Monday, February 20, 2006

A New Planet Has Been Found?

Recently a Kuiper Belt Object named 2005 UB313 has been discovered. It is about 3 times the distance of Pluto from the Sun, but gets closer in about 200 years. It has an orbital period of 556 years or so, and its diameter is about 1800 miles. This makes it bigger than Pluto, so all over the place in the media, headlines about finding a tenth planet have sprouted. But is it, and Pluto for that matter, really a planet?

People had been so expecting and getting excited about a ninth planet at the beginning of the 20th century so that when a large Kuiper Belt object was discovered by Clyde Tombaugh in 1930, it was instantaneously proclaimed a Planet! They thought it was as big as Uranus, and they called it Pluto. Further observations, including occultations that did not take place, showed it to be much smaller, maybe as big as the Earth, no maybe as big as Mars, no maybe big as Mercury; they really did not know for sure. Then Harrington discovered in 1980 that it had a satellite Charon. Now when two bodies are found in orbit around each other, the mass of both can be computed fairly accurately. Astronomers did that, and found that Pluto was only 1500 miles across. The United States is bigger than that. So that put into serious question whether Pluto should be considered a planet.
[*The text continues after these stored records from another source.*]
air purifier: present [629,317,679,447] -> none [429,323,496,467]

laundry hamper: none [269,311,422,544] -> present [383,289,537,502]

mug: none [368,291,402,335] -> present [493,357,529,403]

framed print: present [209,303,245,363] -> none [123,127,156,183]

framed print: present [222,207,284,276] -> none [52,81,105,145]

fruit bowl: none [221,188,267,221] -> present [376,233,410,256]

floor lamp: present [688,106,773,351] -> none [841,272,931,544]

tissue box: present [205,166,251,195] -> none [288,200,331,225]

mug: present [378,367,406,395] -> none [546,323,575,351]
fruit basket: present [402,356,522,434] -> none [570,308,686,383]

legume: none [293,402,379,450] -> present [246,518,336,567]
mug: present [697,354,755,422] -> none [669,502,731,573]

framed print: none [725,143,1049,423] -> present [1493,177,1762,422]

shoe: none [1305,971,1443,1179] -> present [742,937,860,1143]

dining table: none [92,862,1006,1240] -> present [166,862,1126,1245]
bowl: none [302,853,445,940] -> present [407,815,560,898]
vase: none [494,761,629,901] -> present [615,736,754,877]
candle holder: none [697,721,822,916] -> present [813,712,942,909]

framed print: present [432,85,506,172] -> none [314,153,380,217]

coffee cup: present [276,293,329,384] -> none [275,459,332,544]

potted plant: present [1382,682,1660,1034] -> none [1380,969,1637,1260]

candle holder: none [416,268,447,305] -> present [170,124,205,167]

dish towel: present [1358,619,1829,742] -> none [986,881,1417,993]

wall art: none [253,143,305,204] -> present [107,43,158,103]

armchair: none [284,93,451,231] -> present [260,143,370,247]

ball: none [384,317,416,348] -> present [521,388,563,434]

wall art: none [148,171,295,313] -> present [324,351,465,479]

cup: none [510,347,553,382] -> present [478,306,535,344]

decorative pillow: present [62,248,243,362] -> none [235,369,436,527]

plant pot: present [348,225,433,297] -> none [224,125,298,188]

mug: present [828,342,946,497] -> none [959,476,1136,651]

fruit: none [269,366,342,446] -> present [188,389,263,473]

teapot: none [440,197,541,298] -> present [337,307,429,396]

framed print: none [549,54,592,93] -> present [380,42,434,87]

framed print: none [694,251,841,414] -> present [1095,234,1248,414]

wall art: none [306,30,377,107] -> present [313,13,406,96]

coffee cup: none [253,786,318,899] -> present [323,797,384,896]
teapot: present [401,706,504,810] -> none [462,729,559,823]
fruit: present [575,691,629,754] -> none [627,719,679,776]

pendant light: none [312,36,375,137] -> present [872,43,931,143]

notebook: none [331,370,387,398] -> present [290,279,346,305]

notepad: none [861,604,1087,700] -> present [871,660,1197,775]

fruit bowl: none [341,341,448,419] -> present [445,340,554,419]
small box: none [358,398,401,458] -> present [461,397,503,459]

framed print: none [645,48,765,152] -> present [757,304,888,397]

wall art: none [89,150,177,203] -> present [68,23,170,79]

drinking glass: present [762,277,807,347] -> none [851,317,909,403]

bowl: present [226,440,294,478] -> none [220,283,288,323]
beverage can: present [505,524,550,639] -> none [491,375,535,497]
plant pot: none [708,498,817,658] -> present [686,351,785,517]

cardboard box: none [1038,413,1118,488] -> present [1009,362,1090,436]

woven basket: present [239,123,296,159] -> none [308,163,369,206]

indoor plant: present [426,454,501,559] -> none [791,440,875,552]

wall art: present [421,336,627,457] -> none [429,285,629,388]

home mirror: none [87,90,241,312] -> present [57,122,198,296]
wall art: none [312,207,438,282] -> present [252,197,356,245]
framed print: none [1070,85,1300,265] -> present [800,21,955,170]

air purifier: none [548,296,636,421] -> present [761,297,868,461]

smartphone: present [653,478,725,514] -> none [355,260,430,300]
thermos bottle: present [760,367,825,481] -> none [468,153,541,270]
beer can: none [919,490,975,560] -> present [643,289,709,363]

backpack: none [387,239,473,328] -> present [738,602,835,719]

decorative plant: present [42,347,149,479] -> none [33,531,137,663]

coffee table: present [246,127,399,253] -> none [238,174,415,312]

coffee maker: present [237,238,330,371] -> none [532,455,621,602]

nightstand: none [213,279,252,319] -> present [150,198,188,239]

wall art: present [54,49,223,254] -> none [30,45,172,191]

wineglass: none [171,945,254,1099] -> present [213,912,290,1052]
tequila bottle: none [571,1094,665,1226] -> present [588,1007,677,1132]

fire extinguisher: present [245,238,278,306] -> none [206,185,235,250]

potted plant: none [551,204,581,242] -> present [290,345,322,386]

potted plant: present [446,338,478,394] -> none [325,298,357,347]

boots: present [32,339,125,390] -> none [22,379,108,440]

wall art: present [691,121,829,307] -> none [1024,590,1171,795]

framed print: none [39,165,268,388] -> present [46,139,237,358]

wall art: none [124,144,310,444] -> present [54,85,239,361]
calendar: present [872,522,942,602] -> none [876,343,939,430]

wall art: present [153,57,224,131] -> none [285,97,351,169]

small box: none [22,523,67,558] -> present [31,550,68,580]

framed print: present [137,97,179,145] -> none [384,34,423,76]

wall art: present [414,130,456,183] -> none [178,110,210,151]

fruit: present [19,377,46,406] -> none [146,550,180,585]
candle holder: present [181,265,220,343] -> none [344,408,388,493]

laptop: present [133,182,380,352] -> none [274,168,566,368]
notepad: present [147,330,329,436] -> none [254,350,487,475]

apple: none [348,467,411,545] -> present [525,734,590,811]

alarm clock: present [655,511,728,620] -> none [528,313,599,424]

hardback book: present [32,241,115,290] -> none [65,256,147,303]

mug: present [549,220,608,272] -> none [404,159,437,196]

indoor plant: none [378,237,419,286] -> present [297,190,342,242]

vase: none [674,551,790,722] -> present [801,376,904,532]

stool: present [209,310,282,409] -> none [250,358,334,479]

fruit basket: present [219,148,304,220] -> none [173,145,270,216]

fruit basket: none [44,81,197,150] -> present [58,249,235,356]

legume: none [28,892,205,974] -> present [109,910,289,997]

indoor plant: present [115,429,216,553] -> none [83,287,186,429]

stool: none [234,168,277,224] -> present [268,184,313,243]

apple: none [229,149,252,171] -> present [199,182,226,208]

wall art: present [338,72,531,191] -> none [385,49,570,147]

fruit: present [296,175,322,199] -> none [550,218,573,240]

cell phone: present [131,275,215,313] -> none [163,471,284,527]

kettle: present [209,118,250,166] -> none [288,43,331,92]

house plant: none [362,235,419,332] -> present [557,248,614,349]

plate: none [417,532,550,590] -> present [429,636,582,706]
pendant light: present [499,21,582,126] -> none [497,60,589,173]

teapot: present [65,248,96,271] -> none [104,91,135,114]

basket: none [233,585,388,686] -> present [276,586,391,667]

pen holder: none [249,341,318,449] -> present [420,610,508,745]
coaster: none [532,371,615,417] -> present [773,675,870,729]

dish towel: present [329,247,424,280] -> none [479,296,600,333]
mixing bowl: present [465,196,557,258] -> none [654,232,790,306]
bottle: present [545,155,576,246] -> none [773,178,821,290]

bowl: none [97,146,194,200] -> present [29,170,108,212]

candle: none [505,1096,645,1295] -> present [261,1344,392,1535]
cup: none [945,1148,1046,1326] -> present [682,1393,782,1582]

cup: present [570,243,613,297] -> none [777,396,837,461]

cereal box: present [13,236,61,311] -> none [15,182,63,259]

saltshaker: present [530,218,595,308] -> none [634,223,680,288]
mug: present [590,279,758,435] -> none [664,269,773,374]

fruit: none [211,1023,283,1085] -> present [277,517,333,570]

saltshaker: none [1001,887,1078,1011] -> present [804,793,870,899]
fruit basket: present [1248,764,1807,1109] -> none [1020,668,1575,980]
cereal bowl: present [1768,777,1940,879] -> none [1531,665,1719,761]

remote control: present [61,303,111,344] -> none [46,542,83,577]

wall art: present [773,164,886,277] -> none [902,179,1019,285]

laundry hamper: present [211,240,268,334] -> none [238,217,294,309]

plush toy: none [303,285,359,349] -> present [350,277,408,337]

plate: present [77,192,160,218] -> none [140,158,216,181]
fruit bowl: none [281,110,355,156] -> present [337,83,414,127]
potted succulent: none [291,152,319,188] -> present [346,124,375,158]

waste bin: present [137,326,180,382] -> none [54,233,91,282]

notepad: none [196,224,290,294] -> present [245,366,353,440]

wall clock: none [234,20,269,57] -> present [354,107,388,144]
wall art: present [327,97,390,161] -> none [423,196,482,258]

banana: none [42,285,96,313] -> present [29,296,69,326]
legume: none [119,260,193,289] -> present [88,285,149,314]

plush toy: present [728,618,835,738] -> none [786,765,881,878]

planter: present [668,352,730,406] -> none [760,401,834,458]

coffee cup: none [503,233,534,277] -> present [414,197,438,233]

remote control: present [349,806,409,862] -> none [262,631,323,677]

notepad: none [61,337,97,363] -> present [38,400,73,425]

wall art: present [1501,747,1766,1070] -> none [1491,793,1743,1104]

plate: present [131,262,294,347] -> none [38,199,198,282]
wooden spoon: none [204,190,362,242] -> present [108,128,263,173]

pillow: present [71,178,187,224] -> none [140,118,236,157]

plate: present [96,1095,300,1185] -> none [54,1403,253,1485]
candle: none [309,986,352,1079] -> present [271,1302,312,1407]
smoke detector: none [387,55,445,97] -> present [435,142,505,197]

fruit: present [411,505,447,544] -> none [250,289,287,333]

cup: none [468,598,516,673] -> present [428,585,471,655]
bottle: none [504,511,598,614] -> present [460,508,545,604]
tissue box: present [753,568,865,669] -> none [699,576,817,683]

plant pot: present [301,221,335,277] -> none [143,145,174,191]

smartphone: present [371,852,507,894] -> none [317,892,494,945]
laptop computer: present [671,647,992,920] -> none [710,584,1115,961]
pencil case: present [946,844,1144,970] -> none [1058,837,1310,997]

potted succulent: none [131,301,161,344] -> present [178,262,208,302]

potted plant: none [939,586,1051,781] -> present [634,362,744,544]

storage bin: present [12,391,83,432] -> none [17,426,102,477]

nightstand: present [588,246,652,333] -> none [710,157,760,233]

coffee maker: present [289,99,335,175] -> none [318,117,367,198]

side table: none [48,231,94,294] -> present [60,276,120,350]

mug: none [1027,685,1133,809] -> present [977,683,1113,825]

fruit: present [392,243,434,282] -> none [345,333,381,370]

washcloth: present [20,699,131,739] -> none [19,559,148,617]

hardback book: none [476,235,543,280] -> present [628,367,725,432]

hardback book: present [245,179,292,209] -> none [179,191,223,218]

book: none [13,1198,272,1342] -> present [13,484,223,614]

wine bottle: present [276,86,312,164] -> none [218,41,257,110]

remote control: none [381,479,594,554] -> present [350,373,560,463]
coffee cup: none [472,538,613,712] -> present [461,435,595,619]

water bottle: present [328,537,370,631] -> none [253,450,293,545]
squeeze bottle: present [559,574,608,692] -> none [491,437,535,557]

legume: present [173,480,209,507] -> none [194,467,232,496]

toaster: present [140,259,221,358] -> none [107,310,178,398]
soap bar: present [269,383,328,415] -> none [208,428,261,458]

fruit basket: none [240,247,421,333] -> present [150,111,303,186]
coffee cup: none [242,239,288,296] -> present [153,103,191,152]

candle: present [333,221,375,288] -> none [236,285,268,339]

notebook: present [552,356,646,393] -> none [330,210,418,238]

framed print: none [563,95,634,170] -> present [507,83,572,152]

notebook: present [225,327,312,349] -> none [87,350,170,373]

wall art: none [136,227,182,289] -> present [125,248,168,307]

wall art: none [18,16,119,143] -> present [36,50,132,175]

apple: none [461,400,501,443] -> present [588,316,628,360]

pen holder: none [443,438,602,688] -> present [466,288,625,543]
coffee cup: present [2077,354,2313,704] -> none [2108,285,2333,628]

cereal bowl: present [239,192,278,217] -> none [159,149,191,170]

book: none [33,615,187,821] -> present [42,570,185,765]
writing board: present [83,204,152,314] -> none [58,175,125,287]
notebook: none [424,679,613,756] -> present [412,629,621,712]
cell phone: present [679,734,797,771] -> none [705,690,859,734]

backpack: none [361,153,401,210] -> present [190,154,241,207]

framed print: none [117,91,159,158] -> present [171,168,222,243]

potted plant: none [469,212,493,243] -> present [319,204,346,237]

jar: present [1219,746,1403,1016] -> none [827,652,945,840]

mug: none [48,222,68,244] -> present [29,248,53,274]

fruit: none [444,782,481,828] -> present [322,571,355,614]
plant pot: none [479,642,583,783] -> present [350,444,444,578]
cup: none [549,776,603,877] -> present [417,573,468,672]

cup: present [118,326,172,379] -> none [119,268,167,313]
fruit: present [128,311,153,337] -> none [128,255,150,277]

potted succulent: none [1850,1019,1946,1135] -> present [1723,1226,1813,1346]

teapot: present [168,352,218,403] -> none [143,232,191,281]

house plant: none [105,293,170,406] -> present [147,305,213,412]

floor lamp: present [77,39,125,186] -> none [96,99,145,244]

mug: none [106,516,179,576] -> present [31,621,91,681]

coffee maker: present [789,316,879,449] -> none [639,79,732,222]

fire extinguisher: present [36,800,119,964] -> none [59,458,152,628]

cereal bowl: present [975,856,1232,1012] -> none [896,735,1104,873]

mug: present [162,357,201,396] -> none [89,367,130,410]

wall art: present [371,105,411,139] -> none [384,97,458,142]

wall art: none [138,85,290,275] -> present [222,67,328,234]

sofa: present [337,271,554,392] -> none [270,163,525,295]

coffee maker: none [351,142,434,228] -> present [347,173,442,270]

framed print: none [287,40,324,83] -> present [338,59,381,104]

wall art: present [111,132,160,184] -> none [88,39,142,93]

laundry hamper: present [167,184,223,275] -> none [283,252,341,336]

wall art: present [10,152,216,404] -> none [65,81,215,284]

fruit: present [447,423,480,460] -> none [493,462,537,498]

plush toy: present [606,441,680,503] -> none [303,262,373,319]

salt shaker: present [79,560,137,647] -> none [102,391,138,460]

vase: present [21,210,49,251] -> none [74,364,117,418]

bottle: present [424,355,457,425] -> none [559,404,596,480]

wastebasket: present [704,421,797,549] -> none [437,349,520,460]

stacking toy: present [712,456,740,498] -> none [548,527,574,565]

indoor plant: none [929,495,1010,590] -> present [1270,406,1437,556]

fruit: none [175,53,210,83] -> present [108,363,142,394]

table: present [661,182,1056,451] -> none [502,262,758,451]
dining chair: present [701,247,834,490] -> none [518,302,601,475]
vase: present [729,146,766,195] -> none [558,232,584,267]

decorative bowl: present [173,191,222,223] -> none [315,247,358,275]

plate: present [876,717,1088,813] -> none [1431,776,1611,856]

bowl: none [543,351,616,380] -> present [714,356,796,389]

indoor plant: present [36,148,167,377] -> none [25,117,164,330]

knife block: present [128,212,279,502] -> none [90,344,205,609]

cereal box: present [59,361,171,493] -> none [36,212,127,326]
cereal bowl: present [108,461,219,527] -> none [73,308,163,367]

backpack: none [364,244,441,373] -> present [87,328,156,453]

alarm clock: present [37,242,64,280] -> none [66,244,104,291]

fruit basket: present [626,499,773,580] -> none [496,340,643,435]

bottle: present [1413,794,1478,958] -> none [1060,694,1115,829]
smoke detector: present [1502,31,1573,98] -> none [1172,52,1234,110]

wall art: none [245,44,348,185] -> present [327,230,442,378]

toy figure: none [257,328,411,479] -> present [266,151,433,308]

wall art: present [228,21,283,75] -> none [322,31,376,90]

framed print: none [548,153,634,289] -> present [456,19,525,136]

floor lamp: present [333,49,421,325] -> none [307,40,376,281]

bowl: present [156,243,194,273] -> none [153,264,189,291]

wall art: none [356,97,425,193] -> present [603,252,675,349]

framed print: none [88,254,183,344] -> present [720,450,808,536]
It has a mass of only 13 yottagrams, compared to 5960 yottagrams (or 5.96 xonagrams) for the Earth, 330 yottagrams for Mercury, 148 yottagrams for Ganymede, 89 yottagrams for Io, and 74 yottagrams for our own Moon. Is the Moon a planet? It is on the borderline. And Pluto is much smaller than that.

It instead was the biggest Kuiper Belt object, a group of large objects outside the orbit of Neptune. Many large Kuiper Belt objects have been discovered, including Varuna, 600 miles across, Charon, 600 miles, Quaoar, 900 miles, Sedna, 1100 miles, closing in on the radius of Pluto. But still Pluto was the largest of the Kuiper Belt objects, so some still considered it a planet.

But now they've done it. Pluto is no longer even the biggest Kuiper Belt object. There is one bigger, namely 2005 UB313
The newly discovered object is about 1.5 times wider than Pluto and therefore 4.5 times more massive, probably. And it STILL is not a planet. Not when its mass is only about 58 yottagrams. If we called the new object a planet, then surely we must call the Moon one. So definitely now, Pluto is NOT a planet.

But the media and the IAU are going to call it a planet, since they call Pluto a planet. The problem with this is that eventually there are going to be too many planets - more in the Kuiper Belt than elsewhere. Eventually they will give up on this, just like they did with calling Ceres, Pallas, and so forth planets near the beginning of the 19th century. They will take planet status away from both 2005 UB313 and Pluto. Now the Mars-Jupiter asteroid belt has one member, namely Ceres, that is much bigger than the rest, and the rest go down rather uniformly from there, from Vesta and Pallas on down. I think that Pluto, 2005 UB313, Quaoar, Orcus, and so forth are the Vestas and Pallases of the Kuiper Belt, and The Big One has still yet to be discovered. By analogy with the Mars-Jupiter asteroids, I would estimate that The Big One, when found, will have a mass approaching 1 xonagram (1,000 yottagrams), and be between the Moon and Mars in size. That definitely would be a planet. But I predict only one of these big kahunahs.

In other words, eventually I think the Solar System will be shown to have 9 planets: Mercury, Venus, Earth, Mars, Jupiter, Saturn, Uranus, Neptune, and not Pluto, but Planet X, a Kuiper Belt object approaching Mars in size. I could be wrong. There might be a bunch of equal-sized objects in the Kuiper Belt, with no planets. But the example of Ceres seems to show to me that there is a Big One yet to be discovered.

Another matter is the naming of 2005 UB313. Mike Brown, the discoverer, first said he was gong to call it Lila, after a daughter, then he said he was going to call it Xena, after the female warrior, and it got spread all over the Internet, but not the main news media. But I don't think that will likely be its name. It just doesn't fit. Hercules, Jupiter, Ceres and so forth are deities or superpeople that are thousands of years old. Xena is only 10 years old, the modern creation of Hollywood to provide an ancient female superhero for girls to aspire to. More appropriate would be to name it after a god of some religion, and underworld gods seem to predominate out here in the dank recesses of the outer Solar System.

So I would like to propose this name: Baiame. Baiame is the God of the Australian Aborigines, specifically the God of Death, and a well-known legend involving the Southern Cross features Baiame. I urge the IAU to select this name for the object, and I am hoping that Australian aborigines will support me on this name for this far distant asteroid. As far as being a planet, in my opinion, it is too small, and so is Pluto. Until something bigger is found, the Solar System will be known to have eight planets.